The work offers art-lovers a tantalizing hint of what the model for the world’s most famous painting really looked like.
Conservators found the portrait hidden beneath layers of black overpainting during restoration work on a picture initially thought to have been a later replica of the “Mona Lisa.”
The restored version shows the same woman that Leonardo depicted, against a landscape similar to that shown in the background of the original, which now hangs in the Louvre in Paris.
The painting is expected to be unveiled to the public at the Prado Museum later this month.
“This sensational find will transform our understanding of the world’s most famous picture,” the Art Newspaper reported, adding that the underdrawing found on the Madrid version “suggests that the original and the copy were begun at the same time and painted next to each other, as the work evolved.”

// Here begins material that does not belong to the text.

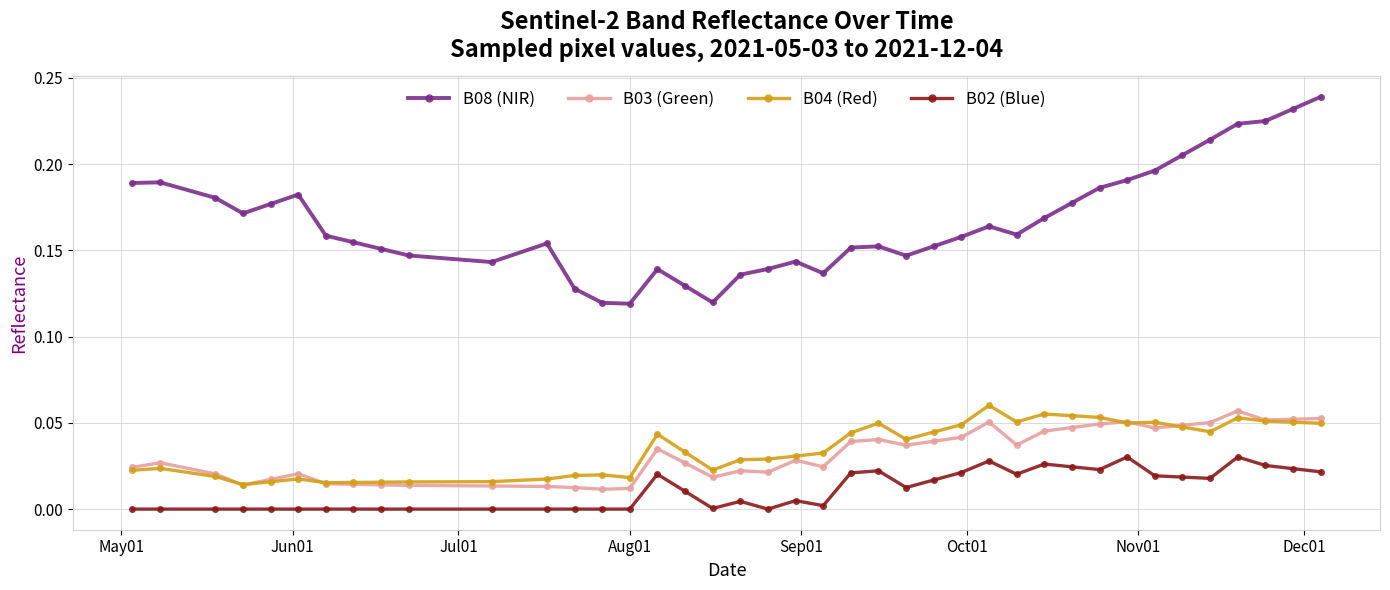

True or false: B08 (NIR) has more than 0 interior local peaks.

True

Miguel Falomir, curator of Italian painting at the Prado, told a press conference at the museum expert analysis suggested a strong link between Leonardo and the artist who painted the copy.
“The painting was done in the painter’s own workshop,” he was quoted by AFP as saying.
“It is absolutely consistent with Leonardo’s work,” he said, but he added: “It is a work in which Leonardo himself did not intervene.”
It will then go on display at the Louvre in March, as part of the “Leonardo’s Final Masterpiece” exhibition, which focuses on his work, “The Virgin and Child with St. Anne.”